Polly Holyoke is the first-time author of The Neptune Project (Hyperion, 2013). From the promotional copy:
With her weak eyes and useless lungs that often leave her gasping for air, Nere feels more at home swimming with the dolphins her mother studies than she does hanging out with her classmates.
Nere has never understood why she is so much more comfortable and confident in the water than on land until the day she learns the shocking truth—she is one of a group of kids who have been genetically altered to survive in the ocean. These products of the “Neptune Project” are supposed to build a better future under the waves, safe from the terrible famines and wars and that rock the surface world.
But there some big challenges ahead of her: noone ever asked Nere if she wanted to be part of a science experiment; the other Neptune kids aren’t exactly the friendliest bunch, and in order to reach the safe haven of the new Neptune colony, Nere and her fellow mutates must swim across hundreds of miles of dangerous ocean, relying on their wits, their loyal dolphins and one another to evade terrifying undersea creatures and a government that will stop at nothing to capture the Neptune kids … dead or alive.
Fierce battle and daring escapes abound as Nere and her friend race to safety in this action-packed marine adventure.
When and where do you write? Why does that time and space work for you?
I’ve been writing professionally for over twenty years now, and I do like to write in my little office (usually supervised by two lazy cats), but I can make myself write anywhere.
|Ellie and Luna|
I’m also a big believer in the “bio-rhythms” of writing.

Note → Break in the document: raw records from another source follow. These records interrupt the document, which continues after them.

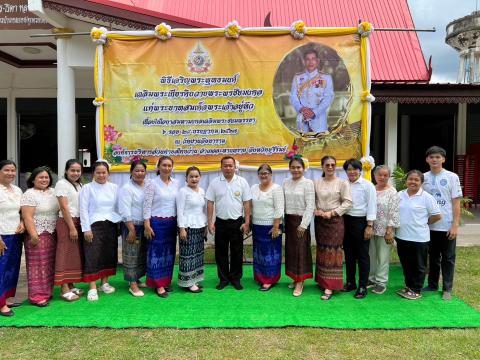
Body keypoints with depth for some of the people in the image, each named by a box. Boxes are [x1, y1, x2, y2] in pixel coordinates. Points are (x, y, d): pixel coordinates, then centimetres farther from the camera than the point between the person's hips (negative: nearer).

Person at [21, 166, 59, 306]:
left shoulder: (53, 192, 11)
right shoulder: (29, 194, -8)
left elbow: (59, 211, 18)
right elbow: (27, 217, -14)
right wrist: (33, 235, -19)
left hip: (52, 235, 7)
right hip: (38, 235, -7)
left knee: (50, 265, 11)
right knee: (38, 265, -3)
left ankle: (47, 292, 22)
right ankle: (37, 296, 5)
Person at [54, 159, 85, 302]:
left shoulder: (79, 185, 14)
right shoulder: (62, 184, -6)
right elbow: (64, 207, -12)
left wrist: (78, 226, 6)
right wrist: (72, 227, -15)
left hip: (78, 222, 7)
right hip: (66, 222, -7)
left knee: (76, 255, 10)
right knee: (66, 255, -4)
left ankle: (71, 286, 18)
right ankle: (64, 289, 1)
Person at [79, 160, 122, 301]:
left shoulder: (114, 188, 8)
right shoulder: (87, 188, -1)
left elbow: (119, 207, 9)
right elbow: (83, 209, -4)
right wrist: (86, 229, -10)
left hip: (111, 225, 4)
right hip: (94, 226, -4)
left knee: (109, 254, 10)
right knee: (93, 256, -3)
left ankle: (104, 283, 25)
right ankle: (92, 288, 4)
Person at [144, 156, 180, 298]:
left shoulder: (176, 183, 6)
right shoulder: (152, 183, -7)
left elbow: (179, 204, 11)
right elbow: (147, 205, -9)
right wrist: (147, 225, -13)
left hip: (172, 222, 5)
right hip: (157, 222, -5)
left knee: (169, 252, 11)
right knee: (157, 252, 1)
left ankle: (166, 281, 24)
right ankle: (159, 285, 9)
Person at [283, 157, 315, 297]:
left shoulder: (308, 183, -8)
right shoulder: (286, 183, 7)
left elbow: (310, 205, -11)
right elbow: (283, 203, 9)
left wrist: (303, 224, -15)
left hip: (301, 220, -5)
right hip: (288, 220, 5)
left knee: (301, 250, -2)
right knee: (290, 249, 9)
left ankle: (300, 282, 6)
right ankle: (296, 278, 22)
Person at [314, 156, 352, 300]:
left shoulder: (342, 183, -3)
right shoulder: (316, 182, 7)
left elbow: (347, 202, -7)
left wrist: (332, 213, -14)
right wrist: (315, 210, -11)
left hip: (335, 221, -3)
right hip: (320, 220, 4)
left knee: (332, 252, -4)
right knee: (322, 251, 11)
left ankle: (329, 287, 0)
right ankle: (322, 281, 23)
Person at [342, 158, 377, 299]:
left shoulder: (367, 185, -5)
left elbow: (371, 206, -7)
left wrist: (369, 226, -12)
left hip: (361, 221, -4)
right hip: (346, 221, 5)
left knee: (362, 255, 3)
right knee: (348, 253, 13)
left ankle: (362, 286, 12)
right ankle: (350, 282, 26)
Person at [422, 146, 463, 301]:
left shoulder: (452, 177, -5)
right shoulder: (423, 178, 3)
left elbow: (456, 203, -6)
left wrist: (455, 225, -10)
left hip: (447, 226, -3)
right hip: (429, 225, 3)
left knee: (448, 258, 8)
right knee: (433, 257, 15)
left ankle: (447, 289, 18)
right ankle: (432, 285, 27)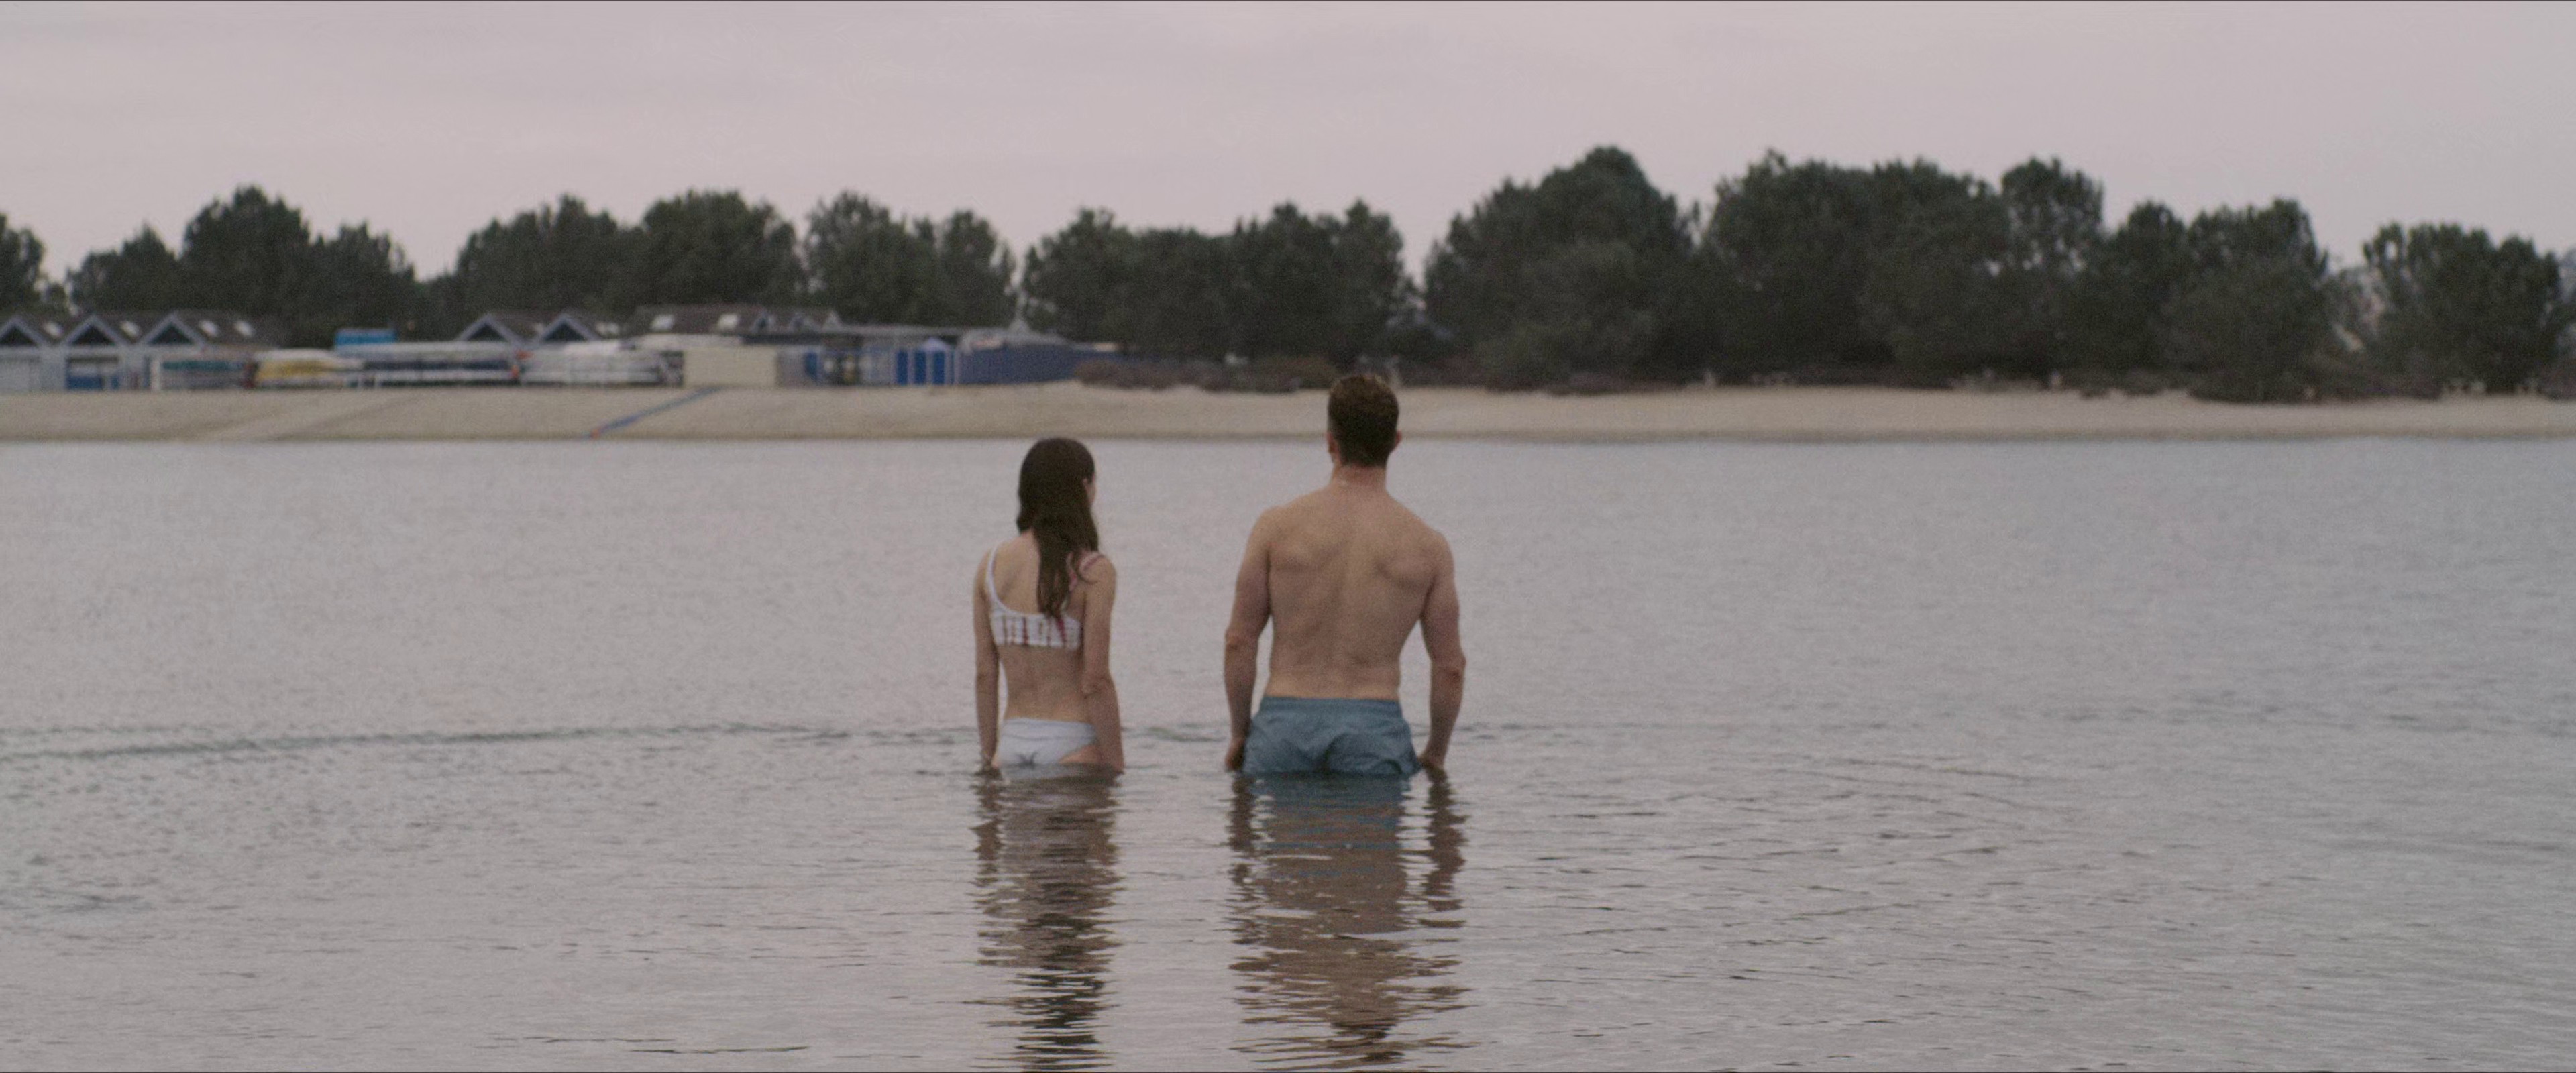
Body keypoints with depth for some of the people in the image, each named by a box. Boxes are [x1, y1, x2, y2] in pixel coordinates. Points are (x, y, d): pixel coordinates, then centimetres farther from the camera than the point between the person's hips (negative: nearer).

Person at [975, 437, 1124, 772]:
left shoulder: (991, 566, 4)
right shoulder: (1094, 572, -9)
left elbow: (985, 673, 7)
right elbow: (1095, 681, -12)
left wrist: (990, 758, 15)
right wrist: (1117, 767, -5)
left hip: (1013, 744, 5)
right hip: (1074, 745, -5)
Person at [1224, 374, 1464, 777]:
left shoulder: (1278, 526, 2)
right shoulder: (1427, 546, 4)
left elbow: (1240, 641, 4)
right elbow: (1450, 666, 7)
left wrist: (1240, 732, 15)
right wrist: (1436, 753, 20)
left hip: (1284, 725, 0)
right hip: (1375, 726, 0)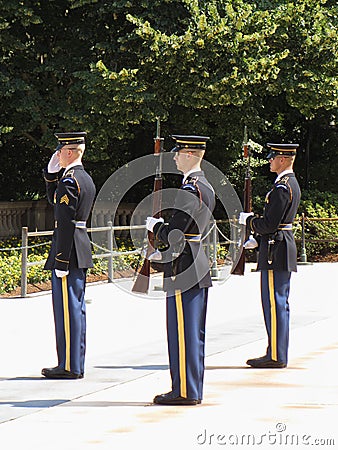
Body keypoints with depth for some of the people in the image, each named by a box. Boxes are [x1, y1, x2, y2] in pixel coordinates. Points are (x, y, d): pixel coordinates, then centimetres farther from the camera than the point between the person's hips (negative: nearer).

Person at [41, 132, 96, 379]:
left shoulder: (69, 181, -16)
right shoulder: (86, 179, 14)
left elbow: (65, 223, -20)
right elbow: (55, 199, 27)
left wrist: (61, 262, -20)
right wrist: (52, 171, 13)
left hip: (68, 249, -10)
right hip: (82, 250, 10)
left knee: (67, 307, -6)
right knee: (77, 308, 13)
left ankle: (69, 366, -3)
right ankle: (77, 363, 17)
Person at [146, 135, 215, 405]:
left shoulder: (189, 190, -17)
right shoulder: (206, 187, 14)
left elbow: (174, 236, -21)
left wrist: (155, 227, -2)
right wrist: (164, 226, 14)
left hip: (184, 270, -10)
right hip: (200, 269, 10)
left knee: (183, 332, -5)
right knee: (193, 332, 12)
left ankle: (184, 391, -2)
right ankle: (193, 391, 17)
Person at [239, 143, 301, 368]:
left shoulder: (282, 188, -18)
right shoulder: (292, 184, 15)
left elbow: (269, 224, -22)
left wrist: (248, 220, -5)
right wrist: (256, 238, 19)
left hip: (276, 252, -11)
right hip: (284, 249, 11)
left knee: (275, 303, -7)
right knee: (280, 303, 13)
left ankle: (276, 356, -5)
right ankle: (278, 354, 17)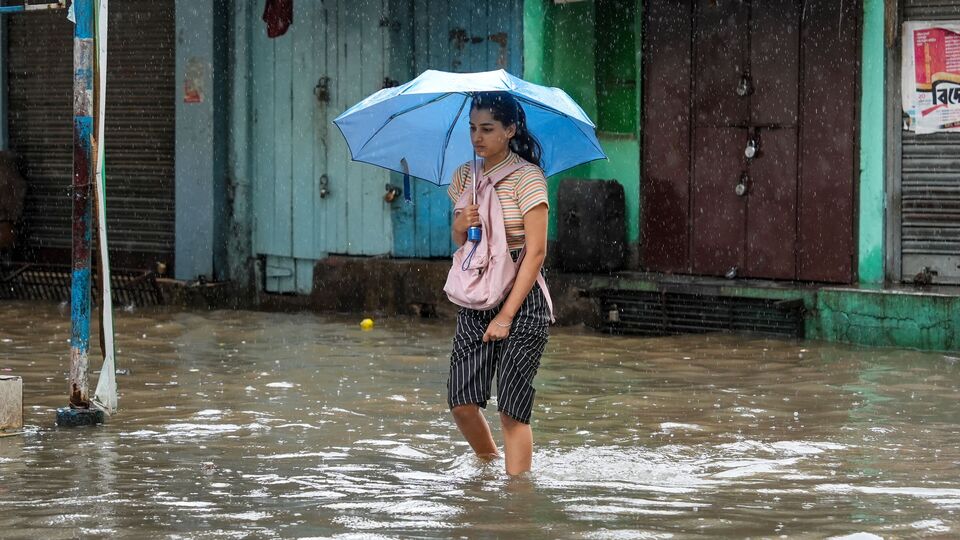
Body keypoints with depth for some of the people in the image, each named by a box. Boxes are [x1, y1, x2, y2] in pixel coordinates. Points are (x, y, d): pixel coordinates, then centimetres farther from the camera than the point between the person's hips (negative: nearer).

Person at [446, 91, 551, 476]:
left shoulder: (527, 177, -9)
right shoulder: (465, 176, 10)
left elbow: (536, 251, -13)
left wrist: (507, 315, -16)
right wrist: (460, 226, -4)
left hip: (523, 303, -5)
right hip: (474, 305, 6)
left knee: (512, 409, -10)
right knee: (461, 403, -2)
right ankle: (489, 466, 24)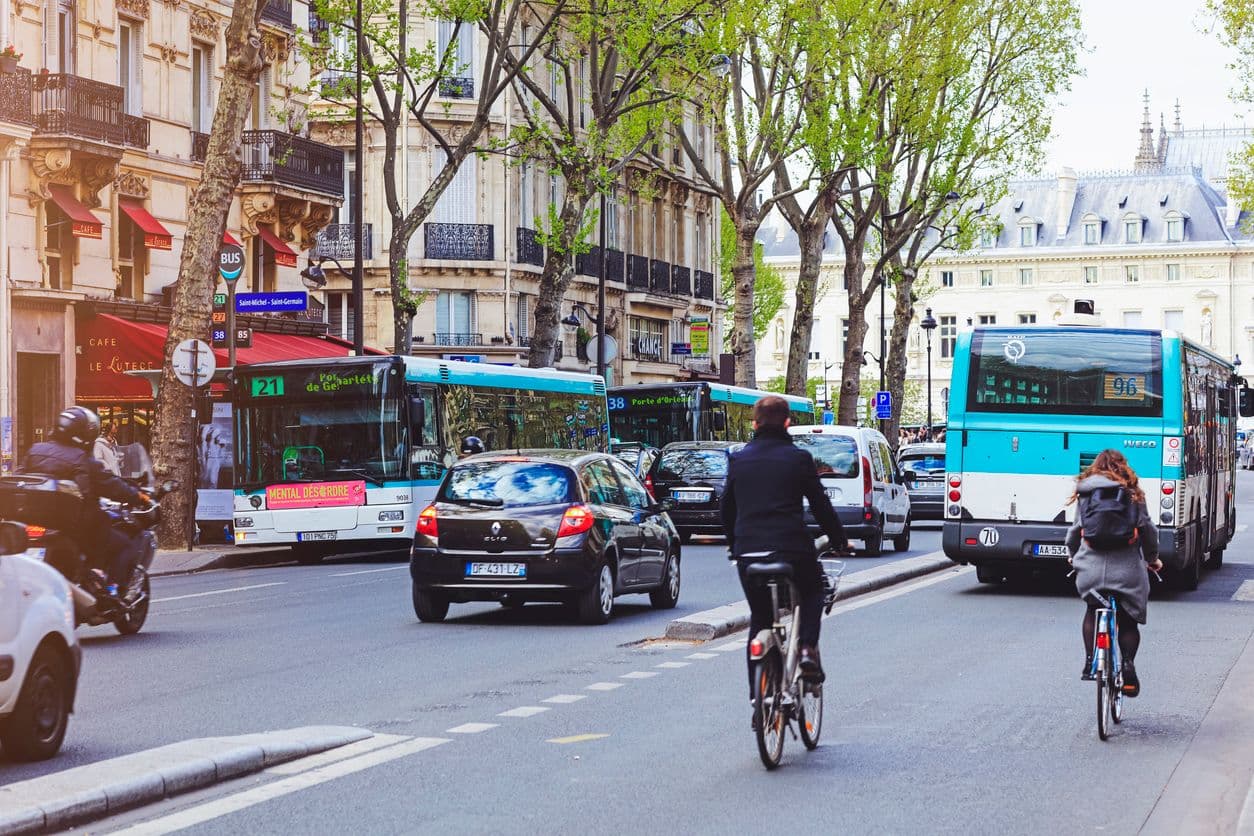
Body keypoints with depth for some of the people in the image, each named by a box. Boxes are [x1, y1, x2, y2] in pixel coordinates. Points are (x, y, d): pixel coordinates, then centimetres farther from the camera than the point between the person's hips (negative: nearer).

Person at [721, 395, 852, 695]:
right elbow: (820, 505, 4)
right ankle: (807, 649, 2)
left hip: (748, 552, 3)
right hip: (792, 549, -3)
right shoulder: (798, 458, 0)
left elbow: (727, 507, 17)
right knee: (812, 591, 26)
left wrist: (733, 543, 32)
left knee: (759, 619, 15)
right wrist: (839, 541, 18)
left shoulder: (739, 459, 10)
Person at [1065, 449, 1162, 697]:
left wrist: (1074, 554, 31)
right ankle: (1128, 663, -7)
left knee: (1092, 611, 23)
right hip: (1127, 568, -1)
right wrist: (1152, 558, 22)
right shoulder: (1132, 494, 3)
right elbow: (1147, 528, 7)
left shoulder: (1085, 494, 7)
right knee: (1128, 620, 10)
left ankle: (1090, 660, 12)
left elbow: (1076, 529, 12)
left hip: (1091, 566, 1)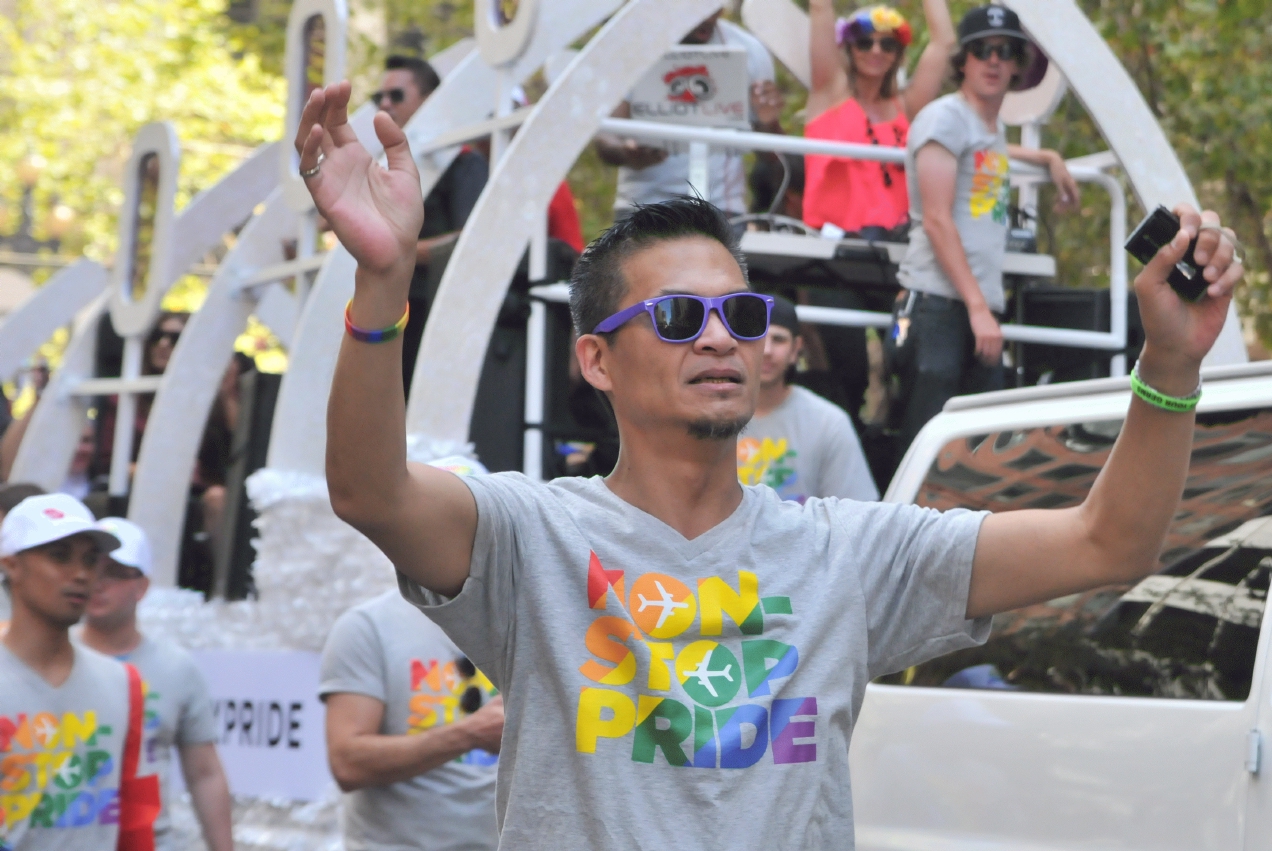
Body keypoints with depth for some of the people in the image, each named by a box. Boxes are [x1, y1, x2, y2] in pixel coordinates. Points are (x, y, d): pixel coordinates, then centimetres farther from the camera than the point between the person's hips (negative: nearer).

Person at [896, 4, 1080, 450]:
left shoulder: (995, 126, 22)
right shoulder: (945, 118, -3)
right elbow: (937, 221, -11)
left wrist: (1049, 158, 39)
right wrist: (977, 307, -16)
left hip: (984, 308, 8)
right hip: (940, 303, -8)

Different people definitely have different times of day when they are most productive. Between 8 and 11 o’clock in the morning is my magic time when the words and phrases flow easily. Noon to two or so is a barren, frustrating desert, and then my creativity starts flowing again around three in the afternoon, just when I have to pick up my kids from school.
I knew a successful romance writer whose most productive time was literally from midnight to four or five in the morning. She lived a completely nocturnal lifestyle when she was on deadline, but luckily she was single and could cater to the whims of her personal bio-rhythms!
Most of us have jobs and family obligations which keep us from writing at our most productive time. But if you want to be a professional writer, you have to protect that time as best you can.
Sometimes you get stuck having to produce at a time of day when those creative juices don’t flow as easily, but if you’re a pro, you still put yourself in front of your computer at home, in the car, at the office cafeteria, or at your kid’s school gym between games and make the words come or, at the very least, get some useful revising done.
As a science fiction writer, how did you go about building your world?
The Neptune Project takes place almost entirely in the sea, and one of my favorite compliments from a teen reader was, “I had no idea all that cool stuff was down there.”
There is lots of “cool stuff” in the ocean, and I went to great lengths to build an undersea world so vivid that my readers could see it, hear it, feel it, and taste it.
Fortunately, I’ve been a scuba diver for many years, and I was able to describe from personal experience the light and the visibility and the currents one often encounters beneath the waves. I went to the websites of dive companies which operate in waters I didn’t know, like the Vancouver Island area, and I studied their photos and read comments from their guests to collect more visceral details to convey what it’s like swimming around in such cold, dark waters.
Even though the entire premise of humans breathing water may seem preposterous to some, I wanted to make it seem as believable as possible. I had to do a ton of research and found out that what we can already do in terms of genetic engineering is both amazing and frightening.
We truly are on the brink of being able to create custom-designed children and genetically-enhanced super soldiers. Creating humans who can breathe in the sea isn’t preposterous at all.
Finally, I tried to tap into my own teen years and imagine what it would be like if I were fourteen and suddenly was forced to live in the ocean. What would I notice, what would astound me, and what would I miss from my life on land?
Effective world-building often comes back to the simplest details.
In one of my favorite scenes, my characters float in a circle eating their lunch of raw fish and kelp while they talk about the food from home that they miss, like ice cream and freshly-baked bread. I hope in that moment, my teen readers do realize how hard it is for my characters to have to live in this strange new undersea world for the rest of their lives.